Granted the subtitle is a bit misleading. The authors aren’t really talking about leaderless organizations, but decentralized ones. Citing examples like Alcoholics Anonymous, Craigslist, Wikipedia, eMule, and others, they describe the power of individuals working together in ways that create incredible resources with surprising results:
This book is about what happens when on one is in charge. It’s about what happens when there’s no hierarchy. You’d think there would be disorder, even chaos. But in many arenas, alack of traditional leadership is giving rise to powerful groups that are turning industry and society upside down. (p. 5)
These starfish communities have tremendous power because they are not bogged down by the needs of an institution that compromise the values of the community itself. The contributions of the individuals who share a common passion are having far more impact than conventional institutional models. These communities prize relationship, engender trust, and pursue a purpose that transcends financial reward. One of the best discussions in this book is how leadership functions in these communities. They are not managers, but catalysts to ignite a passion in others and help them live it out. What the authors describe for a catalyst comes a close to the teachings of Jesus and the examples of the apostles in the New Testament as anything I’ve read before. They work behind the scenes, empower others, help people connect in circles of relationships, and never try to ensure that everything is orderly and certain. And what’s best, they never want to be in charge themselves, knowing how to work themselves out of the picture as others flourish.
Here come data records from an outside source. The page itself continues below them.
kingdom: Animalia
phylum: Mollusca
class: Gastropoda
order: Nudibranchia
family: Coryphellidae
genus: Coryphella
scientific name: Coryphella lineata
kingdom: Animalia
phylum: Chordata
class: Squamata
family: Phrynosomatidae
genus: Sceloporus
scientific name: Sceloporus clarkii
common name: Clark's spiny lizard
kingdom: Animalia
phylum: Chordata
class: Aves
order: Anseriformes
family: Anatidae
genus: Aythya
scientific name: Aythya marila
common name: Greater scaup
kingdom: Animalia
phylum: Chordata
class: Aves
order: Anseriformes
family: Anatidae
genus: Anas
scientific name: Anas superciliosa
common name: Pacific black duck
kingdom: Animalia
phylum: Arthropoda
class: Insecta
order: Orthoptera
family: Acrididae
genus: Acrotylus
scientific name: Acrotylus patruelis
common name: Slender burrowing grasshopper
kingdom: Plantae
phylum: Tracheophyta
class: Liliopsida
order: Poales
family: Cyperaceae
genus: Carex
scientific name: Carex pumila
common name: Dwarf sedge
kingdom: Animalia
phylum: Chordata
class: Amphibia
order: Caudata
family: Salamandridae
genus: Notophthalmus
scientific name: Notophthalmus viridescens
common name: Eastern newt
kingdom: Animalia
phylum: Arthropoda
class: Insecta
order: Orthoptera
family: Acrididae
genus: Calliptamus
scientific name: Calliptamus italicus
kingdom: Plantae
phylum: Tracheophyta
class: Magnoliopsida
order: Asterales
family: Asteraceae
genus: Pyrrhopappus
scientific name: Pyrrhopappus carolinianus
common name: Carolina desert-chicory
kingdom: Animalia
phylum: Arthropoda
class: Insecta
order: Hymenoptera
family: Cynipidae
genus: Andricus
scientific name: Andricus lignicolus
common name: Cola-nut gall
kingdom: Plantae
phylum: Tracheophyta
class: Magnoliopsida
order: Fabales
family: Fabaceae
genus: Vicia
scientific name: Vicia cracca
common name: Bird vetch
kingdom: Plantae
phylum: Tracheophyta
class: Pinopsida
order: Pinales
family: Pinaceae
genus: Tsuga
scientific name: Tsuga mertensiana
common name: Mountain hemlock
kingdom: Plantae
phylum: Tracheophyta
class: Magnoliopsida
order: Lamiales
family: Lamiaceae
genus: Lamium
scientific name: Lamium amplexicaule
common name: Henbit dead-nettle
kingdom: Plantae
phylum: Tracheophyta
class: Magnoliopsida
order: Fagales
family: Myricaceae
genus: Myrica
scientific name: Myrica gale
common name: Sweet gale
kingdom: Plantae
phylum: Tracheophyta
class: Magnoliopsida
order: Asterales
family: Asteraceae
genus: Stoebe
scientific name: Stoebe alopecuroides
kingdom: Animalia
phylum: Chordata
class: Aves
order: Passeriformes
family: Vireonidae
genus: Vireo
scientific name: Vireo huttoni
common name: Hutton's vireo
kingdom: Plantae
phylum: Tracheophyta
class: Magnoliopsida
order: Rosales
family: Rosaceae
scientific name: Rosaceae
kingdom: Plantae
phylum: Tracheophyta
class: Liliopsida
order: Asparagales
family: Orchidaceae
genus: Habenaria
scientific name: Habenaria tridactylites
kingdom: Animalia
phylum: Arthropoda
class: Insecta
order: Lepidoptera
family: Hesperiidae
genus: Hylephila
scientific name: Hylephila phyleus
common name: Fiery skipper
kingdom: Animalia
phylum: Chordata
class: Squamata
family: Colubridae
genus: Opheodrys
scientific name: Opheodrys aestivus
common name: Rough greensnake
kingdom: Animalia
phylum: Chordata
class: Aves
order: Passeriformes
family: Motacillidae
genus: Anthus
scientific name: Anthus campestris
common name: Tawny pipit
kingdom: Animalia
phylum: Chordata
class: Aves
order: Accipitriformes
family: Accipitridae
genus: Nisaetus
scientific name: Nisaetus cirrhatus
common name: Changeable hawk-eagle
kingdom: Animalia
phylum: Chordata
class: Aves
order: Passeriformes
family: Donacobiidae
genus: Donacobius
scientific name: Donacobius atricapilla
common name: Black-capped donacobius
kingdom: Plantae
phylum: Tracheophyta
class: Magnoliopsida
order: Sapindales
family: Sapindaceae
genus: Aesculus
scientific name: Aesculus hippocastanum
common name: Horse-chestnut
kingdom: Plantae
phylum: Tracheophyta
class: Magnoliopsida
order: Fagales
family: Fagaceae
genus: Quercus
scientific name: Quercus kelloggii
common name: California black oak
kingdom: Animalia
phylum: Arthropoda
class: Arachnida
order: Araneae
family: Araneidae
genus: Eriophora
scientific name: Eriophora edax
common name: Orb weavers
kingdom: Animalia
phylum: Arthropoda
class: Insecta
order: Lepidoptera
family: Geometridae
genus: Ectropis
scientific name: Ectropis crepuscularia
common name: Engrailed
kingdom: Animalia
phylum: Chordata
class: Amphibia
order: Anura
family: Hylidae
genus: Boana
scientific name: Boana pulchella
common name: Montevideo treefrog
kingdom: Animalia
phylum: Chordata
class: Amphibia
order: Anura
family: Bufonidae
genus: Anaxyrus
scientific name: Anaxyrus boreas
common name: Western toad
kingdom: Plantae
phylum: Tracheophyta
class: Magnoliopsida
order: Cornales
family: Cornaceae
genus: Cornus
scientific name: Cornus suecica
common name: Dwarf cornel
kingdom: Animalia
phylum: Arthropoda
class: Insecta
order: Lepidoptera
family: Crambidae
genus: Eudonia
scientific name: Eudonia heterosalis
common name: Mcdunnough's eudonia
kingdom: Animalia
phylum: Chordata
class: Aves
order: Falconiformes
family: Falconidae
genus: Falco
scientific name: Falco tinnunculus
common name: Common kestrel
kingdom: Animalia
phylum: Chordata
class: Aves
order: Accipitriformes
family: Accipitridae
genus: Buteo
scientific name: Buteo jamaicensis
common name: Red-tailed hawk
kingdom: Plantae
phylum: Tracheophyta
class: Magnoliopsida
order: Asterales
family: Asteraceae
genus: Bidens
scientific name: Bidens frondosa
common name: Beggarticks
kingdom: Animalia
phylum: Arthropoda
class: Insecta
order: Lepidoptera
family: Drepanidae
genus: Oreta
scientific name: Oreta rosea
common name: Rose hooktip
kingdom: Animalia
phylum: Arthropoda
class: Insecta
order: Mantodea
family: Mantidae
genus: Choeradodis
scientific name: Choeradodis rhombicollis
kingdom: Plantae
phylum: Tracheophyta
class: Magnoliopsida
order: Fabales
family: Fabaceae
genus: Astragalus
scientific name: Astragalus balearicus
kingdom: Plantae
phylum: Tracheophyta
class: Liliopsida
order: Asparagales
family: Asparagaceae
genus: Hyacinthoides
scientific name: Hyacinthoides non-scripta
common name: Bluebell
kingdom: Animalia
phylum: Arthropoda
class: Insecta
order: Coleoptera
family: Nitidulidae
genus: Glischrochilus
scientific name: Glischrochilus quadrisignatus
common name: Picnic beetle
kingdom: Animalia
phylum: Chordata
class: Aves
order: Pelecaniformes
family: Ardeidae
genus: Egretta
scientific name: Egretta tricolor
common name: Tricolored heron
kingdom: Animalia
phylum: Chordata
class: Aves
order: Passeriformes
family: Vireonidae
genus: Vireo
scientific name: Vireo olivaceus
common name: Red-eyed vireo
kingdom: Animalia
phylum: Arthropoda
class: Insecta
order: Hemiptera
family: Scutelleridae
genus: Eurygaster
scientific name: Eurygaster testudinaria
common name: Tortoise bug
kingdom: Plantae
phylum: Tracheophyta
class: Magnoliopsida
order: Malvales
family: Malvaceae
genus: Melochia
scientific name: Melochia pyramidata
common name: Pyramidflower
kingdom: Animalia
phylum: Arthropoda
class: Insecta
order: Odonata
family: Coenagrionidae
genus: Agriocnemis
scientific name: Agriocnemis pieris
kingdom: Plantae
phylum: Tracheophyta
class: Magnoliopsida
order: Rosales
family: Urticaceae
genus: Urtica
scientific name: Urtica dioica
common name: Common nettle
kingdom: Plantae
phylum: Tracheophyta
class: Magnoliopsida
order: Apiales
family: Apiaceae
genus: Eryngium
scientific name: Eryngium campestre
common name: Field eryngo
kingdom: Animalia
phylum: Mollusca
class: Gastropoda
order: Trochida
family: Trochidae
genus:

They are much better at being agents of change than guardians of tradition. Catalysts do well in situations that call for radical change and creative thinking. They bring innovation, but they are likely to create a certain amount of chaos and ambiguity. Put them in a structured environment and they might suffocate. But let them dream, and they will thrive. (p. 131)
The Starfish and the Spider discusses the unique power of the Internet to allow these kinds of starfish communities to flourish. And, yes, these people are motivated by their self-interest. Imagine these decentralized communities, however, where people are functioning in the interest of Jesus himself. What this business model leaves out, of course, is the place of Jesus as the sole Head of his church that can never be destroyed. Imagine how the body of Christ could arise in our day if we experienced the power of these decentralized communities as people who are all listening and responding to him.
The world is now discovering the power of decentralized organizations in a way that we could have been living for 2000 years. I’m sure many believers did in those past generations, but unfortunately the powers of religion have always gravitated toward heavily authoritarian, centralized models as a means to amass riches and power. I love that so many of us are now discovering a different approach to life as the body of Christ that liberates us from the repressive institutions that destroy people to the freedom to demonstrate who he truly is in the world.
If that’s your passion, this book will show you just how powerfully it can happen. And if the business world can do it without Jesus, how much more powerful would it be for a community of people to live and work together like that who have surrendered their lives to Someone far greater than themselves. Maybe it’s time more of us embraced a new way of seeing the community of believers and how they can function in the world.